DATA SHOWN

----------

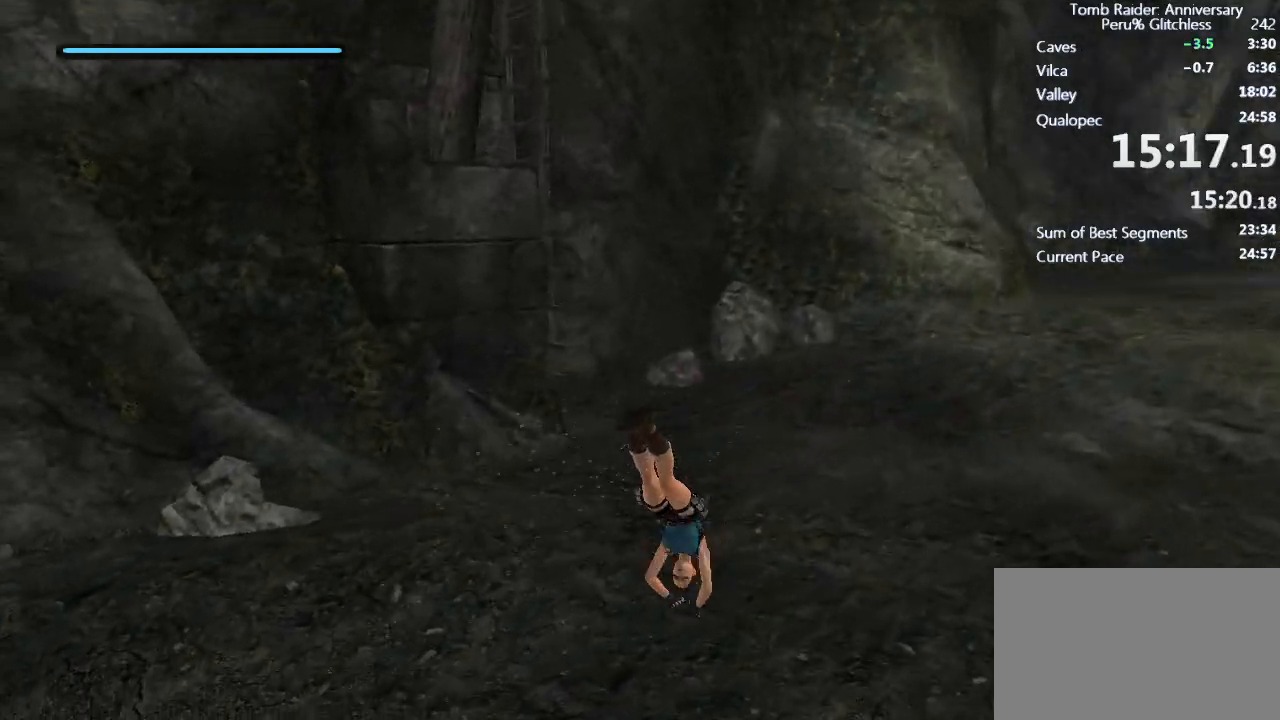
{"keys": ["w"], "mouse": [], "events": [[33, "d", "down"], [167, "d", "up"]]}
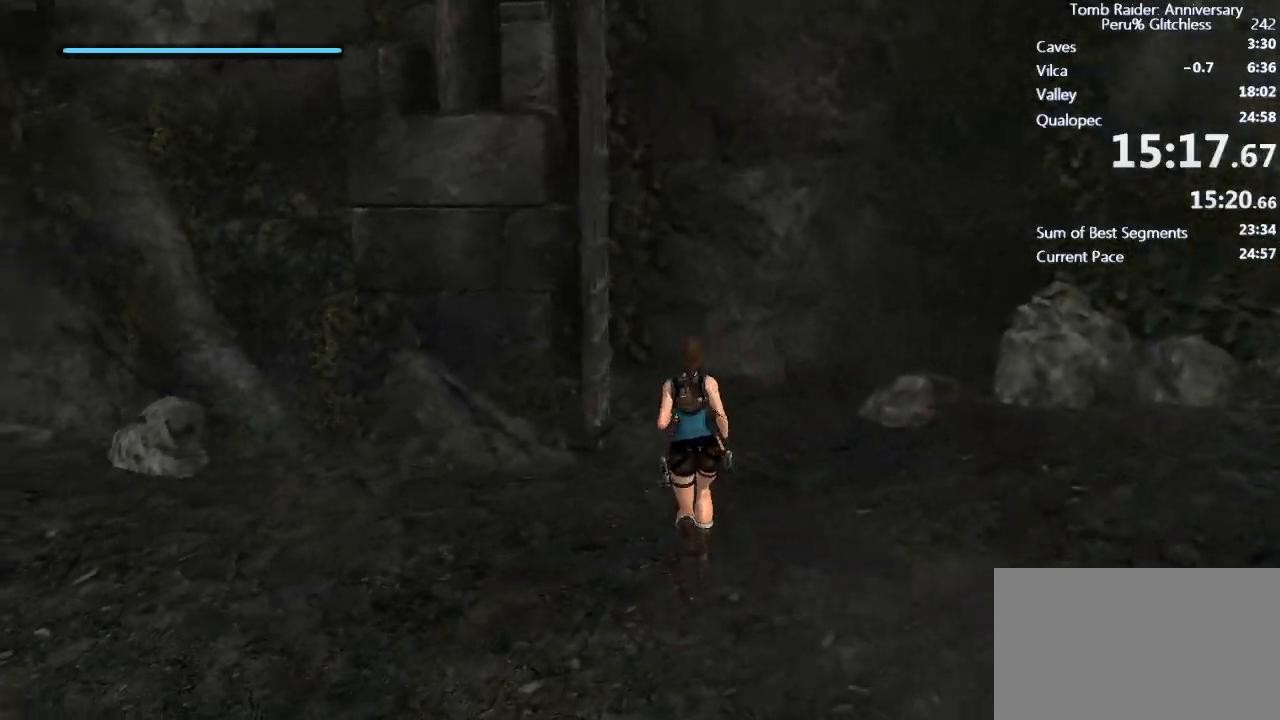
{"keys": ["e", "shift", "w"], "mouse": [], "events": [[50, "space", "down"], [133, "shift", "down"], [333, "space", "up"], [467, "e", "down"]]}
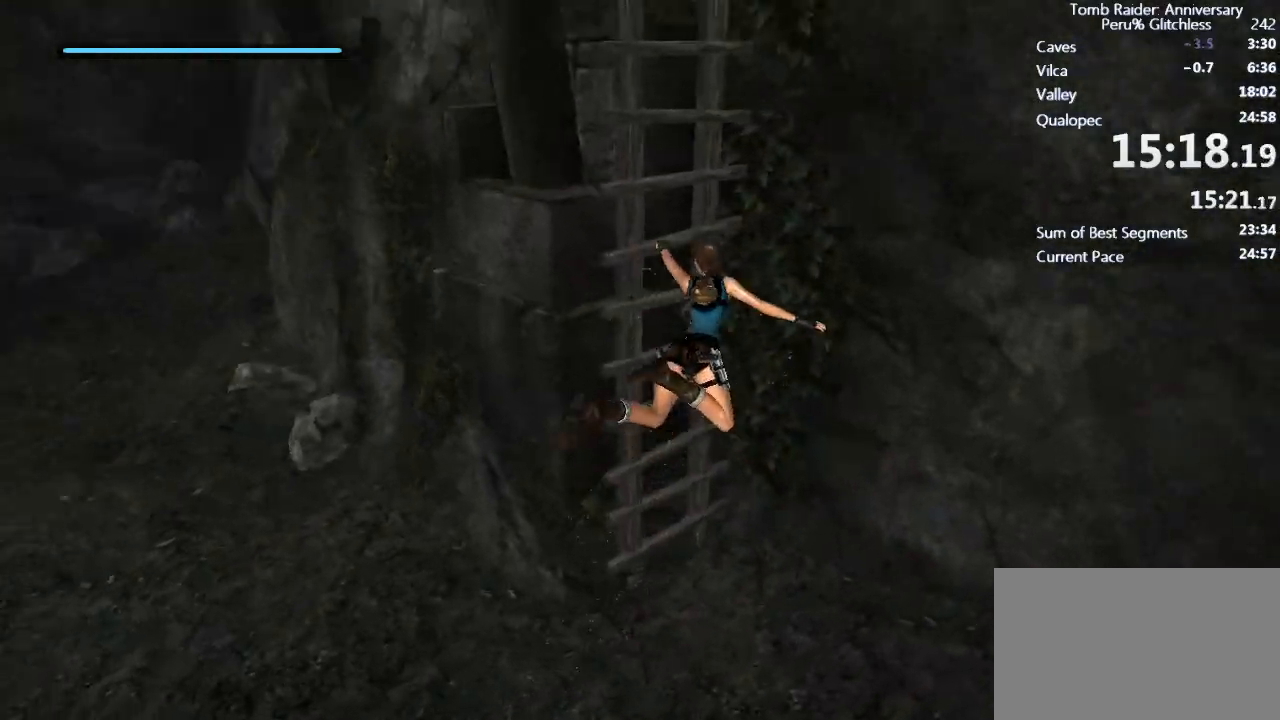
{"keys": ["e", "shift", "w"], "mouse": [], "events": [[17, "e", "up"], [117, "e", "down"], [150, "e", "up"], [200, "e", "down"], [300, "e", "up"], [383, "e", "down"], [433, "e", "up"], [483, "e", "down"]]}
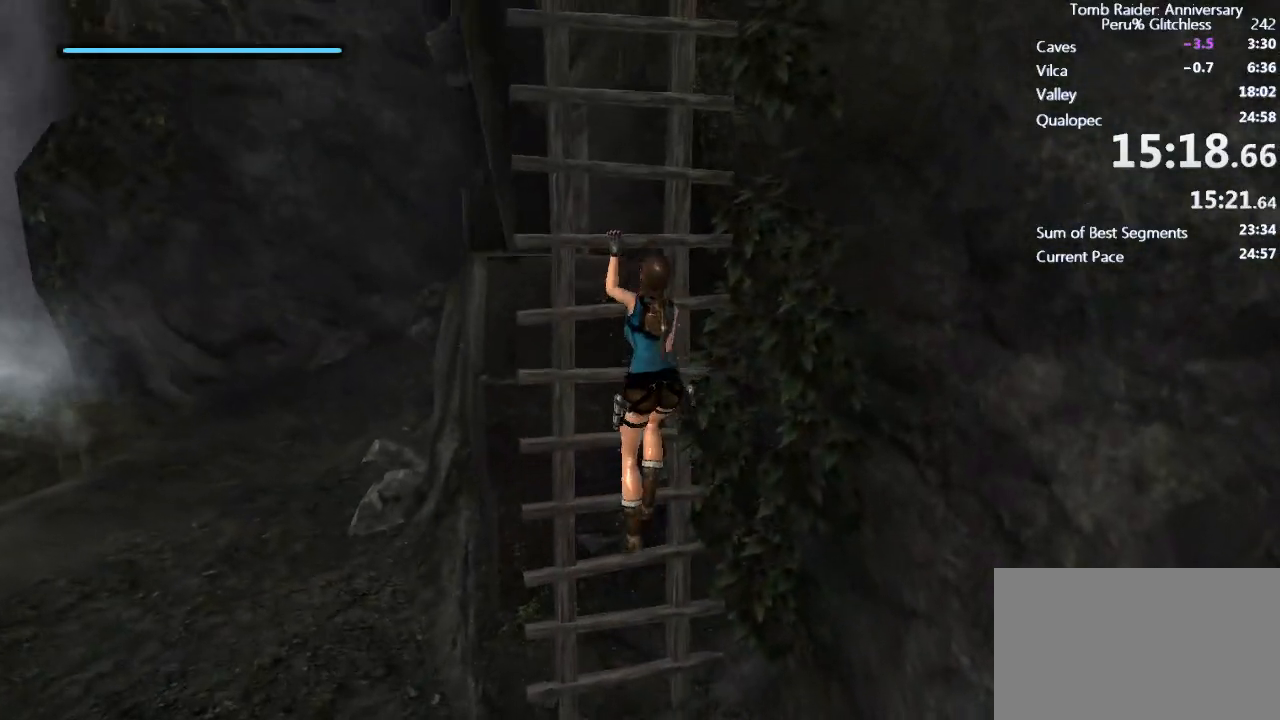
{"keys": ["shift", "w"], "mouse": [], "events": [[67, "e", "up"], [133, "e", "down"], [217, "e", "up"], [317, "e", "down"], [350, "e", "up"], [400, "e", "down"], [450, "e", "up"]]}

----------

TRY IT
Leaving out the pictures, output the listing above exactly as given.

YOUR SOLUTION
{"keys": ["w"], "mouse": [], "events": [[33, "d", "down"], [167, "d", "up"]]}
{"keys": ["e", "shift", "w"], "mouse": [], "events": [[50, "space", "down"], [133, "shift", "down"], [333, "space", "up"], [467, "e", "down"]]}
{"keys": ["e", "shift", "w"], "mouse": [], "events": [[17, "e", "up"], [117, "e", "down"], [150, "e", "up"], [200, "e", "down"], [300, "e", "up"], [383, "e", "down"], [433, "e", "up"], [483, "e", "down"]]}
{"keys": ["shift", "w"], "mouse": [], "events": [[67, "e", "up"], [133, "e", "down"], [217, "e", "up"], [317, "e", "down"], [350, "e", "up"], [400, "e", "down"], [450, "e", "up"]]}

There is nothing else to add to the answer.